“Okay, bye,” Courtney said into the phone. “Love you, too. Big smooches, I won’t be late.” She hung up and gave Zoe a quick hug. “Hey, your skin’s all broken out.”
“I know.”
“Arnie’s cooking fish,” Courtney said sotto voce, as she adjusted her pistachio-colored sarong and white halter top. To ensure that they showed off her figure to best advantage, Zoe thought. Tall, wheat-colored hair and thin, that was Courtney.
“I’ll eat salad.”
“Oh, my God.” Janna, arranging the larkspur in a vase, clapped a hand to her mouth. “I forgot all about you, Zoe. Arnie wanted salmon and—”
“Don’t worry about it, Mom.” Janna would self-flagellate for the rest of the evening, and Zoe didn’t want to hear it, especially since nine times out of ten Janna served fish when she invited them to dinner.
“Ever tried Benadryl?” Arnie appeared in the kitchen, carrying a platter of salmon. “That would clear it right up.”
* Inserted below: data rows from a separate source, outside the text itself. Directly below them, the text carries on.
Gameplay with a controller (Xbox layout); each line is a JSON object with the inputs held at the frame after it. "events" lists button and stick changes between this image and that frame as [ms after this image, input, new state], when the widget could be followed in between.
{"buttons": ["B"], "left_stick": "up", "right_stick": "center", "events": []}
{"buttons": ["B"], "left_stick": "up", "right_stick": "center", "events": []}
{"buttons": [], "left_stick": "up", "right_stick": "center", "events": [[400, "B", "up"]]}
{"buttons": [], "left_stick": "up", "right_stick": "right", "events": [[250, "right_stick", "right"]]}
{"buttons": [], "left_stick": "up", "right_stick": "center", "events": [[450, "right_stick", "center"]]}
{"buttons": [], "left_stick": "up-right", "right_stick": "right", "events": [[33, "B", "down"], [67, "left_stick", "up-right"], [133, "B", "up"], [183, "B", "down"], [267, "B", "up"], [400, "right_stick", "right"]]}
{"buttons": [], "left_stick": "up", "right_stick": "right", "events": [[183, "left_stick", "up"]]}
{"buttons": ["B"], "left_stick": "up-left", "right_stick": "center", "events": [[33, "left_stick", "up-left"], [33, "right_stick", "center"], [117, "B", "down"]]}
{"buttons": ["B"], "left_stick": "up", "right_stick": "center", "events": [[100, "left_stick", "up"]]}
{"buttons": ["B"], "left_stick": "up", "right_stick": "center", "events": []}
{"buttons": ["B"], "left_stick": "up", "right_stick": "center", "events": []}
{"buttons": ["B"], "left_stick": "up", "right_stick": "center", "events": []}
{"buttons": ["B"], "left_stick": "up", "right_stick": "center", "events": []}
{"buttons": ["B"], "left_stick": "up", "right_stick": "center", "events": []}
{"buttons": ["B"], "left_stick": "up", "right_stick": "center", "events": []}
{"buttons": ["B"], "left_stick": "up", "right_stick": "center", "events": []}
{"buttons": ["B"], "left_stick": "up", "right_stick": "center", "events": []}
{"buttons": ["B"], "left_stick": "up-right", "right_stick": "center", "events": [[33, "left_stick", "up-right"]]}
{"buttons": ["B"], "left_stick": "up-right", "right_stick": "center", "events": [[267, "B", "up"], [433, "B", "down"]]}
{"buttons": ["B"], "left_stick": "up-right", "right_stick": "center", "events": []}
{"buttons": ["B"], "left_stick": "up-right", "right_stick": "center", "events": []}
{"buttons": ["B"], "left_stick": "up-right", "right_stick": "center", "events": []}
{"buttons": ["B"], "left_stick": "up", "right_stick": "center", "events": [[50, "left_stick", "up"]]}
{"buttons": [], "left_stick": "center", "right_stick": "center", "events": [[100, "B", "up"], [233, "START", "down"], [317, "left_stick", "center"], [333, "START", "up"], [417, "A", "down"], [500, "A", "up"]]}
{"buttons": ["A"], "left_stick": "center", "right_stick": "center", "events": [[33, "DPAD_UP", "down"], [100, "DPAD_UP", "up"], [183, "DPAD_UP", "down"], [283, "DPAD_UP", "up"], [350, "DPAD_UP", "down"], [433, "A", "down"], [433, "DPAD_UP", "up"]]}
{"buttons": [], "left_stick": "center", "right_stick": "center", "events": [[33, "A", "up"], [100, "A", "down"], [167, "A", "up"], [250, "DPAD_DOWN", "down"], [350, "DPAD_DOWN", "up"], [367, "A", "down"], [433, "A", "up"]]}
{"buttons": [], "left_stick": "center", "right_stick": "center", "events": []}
“Yep.” She looked at Arnie, who was wearing white pants, the stretchy waist kind that older men played golf in, and a yellow polo-neck shirt with, naturally, Seacliff Country Club embroidered in discreet small lettering above the breast pocket. “Doesn’t help.”
“I could always keep it under control.” Janna had started assembling a salad, overlapping circles of cucumbers, radishes and tomato on a bed of finely chopped lettuce. “I just didn’t have time to be constantly after you to do it.” She stood back to survey her handiwork. “That’s the best I can do with iceberg. I meant to ask you to bring some of your little lettuces, Zoe.” She turned to look at her daughter, frowned and leaned over to lightly stroke the top of Zoe’s head, much as she might have petted a small dog.
“Woof,” Zoe said
“Did you have it cut again?”
“Just the bangs. Did it myself. Attractive, huh?”
“Honey.” Janna’s expression was strained. “Why do you do this sort of thing? I’d give you the money for a decent haircut.”
Zoe raked her fingers through her hair. She’d paid last month’s overdue feed-store bill with the forty dollars—or however much haircuts cost these days—she’d saved by not going to the beauty shop.
“I like it,” she said.
Janna shook her head. “You have absolutely no vanity.”
“Is that a good thing?”
Arnie was banging around, opening cabinets, setting out glasses. “Pay a million dollars for a place, and the damn doors don’t shut properly. Say Zoe, d’you check out that entrepreneur site I told you about?”
Zoe ate a cherry tomato from the salad. “No.” Through the tomato, it came out dlo. “Hey, did anyone catch Phillip Barry on TV?”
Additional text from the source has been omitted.